- [LISTED RECORDS]:
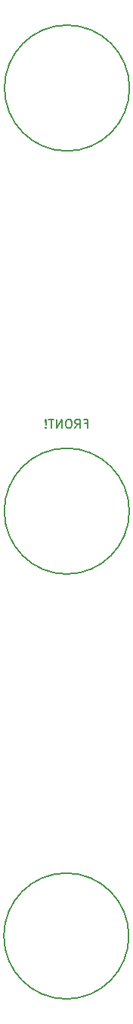
<source format=gbr>
%TF.GenerationSoftware,KiCad,Pcbnew,(6.0.4-0)*%
%TF.CreationDate,2022-06-27T16:54:41+01:00*%
%TF.ProjectId,isoBig,69736f42-6967-42e6-9b69-6361645f7063,rev?*%
%TF.SameCoordinates,Original*%
%TF.FileFunction,Legend,Bot*%
%TF.FilePolarity,Positive*%
%FSLAX46Y46*%
G04 Gerber Fmt 4.6, Leading zero omitted, Abs format (unit mm)*
G04 Created by KiCad (PCBNEW (6.0.4-0)) date 2022-06-27 16:54:41*
%MOMM*%
%LPD*%
G01*
G04 APERTURE LIST*
%ADD10C,0.150000*%
G04 APERTURE END LIST*
D10*
X81198809Y-93908571D02*
X81532142Y-93908571D01*
X81532142Y-94432380D02*
X81532142Y-93432380D01*
X81055952Y-93432380D01*
X80103571Y-94432380D02*
X80436904Y-93956190D01*
X80675000Y-94432380D02*
X80675000Y-93432380D01*
X80294047Y-93432380D01*
X80198809Y-93480000D01*
X80151190Y-93527619D01*
X80103571Y-93622857D01*
X80103571Y-93765714D01*
X80151190Y-93860952D01*
X80198809Y-93908571D01*
X80294047Y-93956190D01*
X80675000Y-93956190D01*
X79484523Y-93432380D02*
X79294047Y-93432380D01*
X79198809Y-93480000D01*
X79103571Y-93575238D01*
X79055952Y-93765714D01*
X79055952Y-94099047D01*
X79103571Y-94289523D01*
X79198809Y-94384761D01*
X79294047Y-94432380D01*
X79484523Y-94432380D01*
X79579761Y-94384761D01*
X79675000Y-94289523D01*
X79722619Y-94099047D01*
X79722619Y-93765714D01*
X79675000Y-93575238D01*
X79579761Y-93480000D01*
X79484523Y-93432380D01*
X78627380Y-94432380D02*
X78627380Y-93432380D01*
X78055952Y-94432380D01*
X78055952Y-93432380D01*
X77722619Y-93432380D02*
X77151190Y-93432380D01*
X77436904Y-94432380D02*
X77436904Y-93432380D01*
X76817857Y-94337142D02*
X76770238Y-94384761D01*
X76817857Y-94432380D01*
X76865476Y-94384761D01*
X76817857Y-94337142D01*
X76817857Y-94432380D01*
X76817857Y-94051428D02*
X76865476Y-93480000D01*
X76817857Y-93432380D01*
X76770238Y-93480000D01*
X76817857Y-94051428D01*
X76817857Y-93432380D01*
%TO.C, *%
X86175000Y-103650000D02*
G75*
G03*
X86175000Y-103650000I-7000000J0D01*
G01*
X86200000Y-56600000D02*
G75*
G03*
X86200000Y-56600000I-7000000J0D01*
G01*
X86125000Y-150900000D02*
G75*
G03*
X86125000Y-150900000I-7000000J0D01*
G01*
%TD*%
M02*

</source>
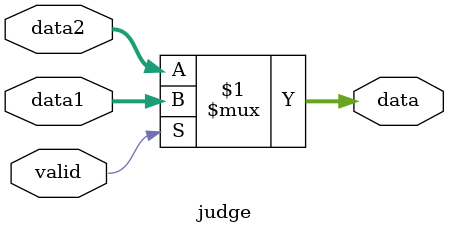
<source format=v>
`timescale 1ps/1ps

module judge (
  input         valid,
  input  [31:0] data1,
  input  [31:0] data2,
  output [31:0] data
);

  assign data = valid ? data1 : data2;

endmodule

</source>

- [TASK PROMPT]: Repeat the data exactly, dropping every picture it holds.

- [EXERCISE SOLUTION]:
<source format=gbr>
%TF.GenerationSoftware,KiCad,Pcbnew,(6.0.4-0)*%
%TF.CreationDate,2022-06-27T16:54:41+01:00*%
%TF.ProjectId,isoBig,69736f42-6967-42e6-9b69-6361645f7063,rev?*%
%TF.SameCoordinates,Original*%
%TF.FileFunction,Legend,Bot*%
%TF.FilePolarity,Positive*%
%FSLAX46Y46*%
G04 Gerber Fmt 4.6, Leading zero omitted, Abs format (unit mm)*
G04 Created by KiCad (PCBNEW (6.0.4-0)) date 2022-06-27 16:54:41*
%MOMM*%
%LPD*%
G01*
G04 APERTURE LIST*
%ADD10C,0.150000*%
G04 APERTURE END LIST*
D10*
X81198809Y-93908571D02*
X81532142Y-93908571D01*
X81532142Y-94432380D02*
X81532142Y-93432380D01*
X81055952Y-93432380D01*
X80103571Y-94432380D02*
X80436904Y-93956190D01*
X80675000Y-94432380D02*
X80675000Y-93432380D01*
X80294047Y-93432380D01*
X80198809Y-93480000D01*
X80151190Y-93527619D01*
X80103571Y-93622857D01*
X80103571Y-93765714D01*
X80151190Y-93860952D01*
X80198809Y-93908571D01*
X80294047Y-93956190D01*
X80675000Y-93956190D01*
X79484523Y-93432380D02*
X79294047Y-93432380D01*
X79198809Y-93480000D01*
X79103571Y-93575238D01*
X79055952Y-93765714D01*
X79055952Y-94099047D01*
X79103571Y-94289523D01*
X79198809Y-94384761D01*
X79294047Y-94432380D01*
X79484523Y-94432380D01*
X79579761Y-94384761D01*
X79675000Y-94289523D01*
X79722619Y-94099047D01*
X79722619Y-93765714D01*
X79675000Y-93575238D01*
X79579761Y-93480000D01*
X79484523Y-93432380D01*
X78627380Y-94432380D02*
X78627380Y-93432380D01*
X78055952Y-94432380D01*
X78055952Y-93432380D01*
X77722619Y-93432380D02*
X77151190Y-93432380D01*
X77436904Y-94432380D02*
X77436904Y-93432380D01*
X76817857Y-94337142D02*
X76770238Y-94384761D01*
X76817857Y-94432380D01*
X76865476Y-94384761D01*
X76817857Y-94337142D01*
X76817857Y-94432380D01*
X76817857Y-94051428D02*
X76865476Y-93480000D01*
X76817857Y-93432380D01*
X76770238Y-93480000D01*
X76817857Y-94051428D01*
X76817857Y-93432380D01*
%TO.C, *%
X86175000Y-103650000D02*
G75*
G03*
X86175000Y-103650000I-7000000J0D01*
G01*
X86200000Y-56600000D02*
G75*
G03*
X86200000Y-56600000I-7000000J0D01*
G01*
X86125000Y-150900000D02*
G75*
G03*
X86125000Y-150900000I-7000000J0D01*
G01*
%TD*%
M02*

</source>
<source format=v>
`timescale 1ps/1ps

module judge (
  input         valid,
  input  [31:0] data1,
  input  [31:0] data2,
  output [31:0] data
);

  assign data = valid ? data1 : data2;

endmodule

</source>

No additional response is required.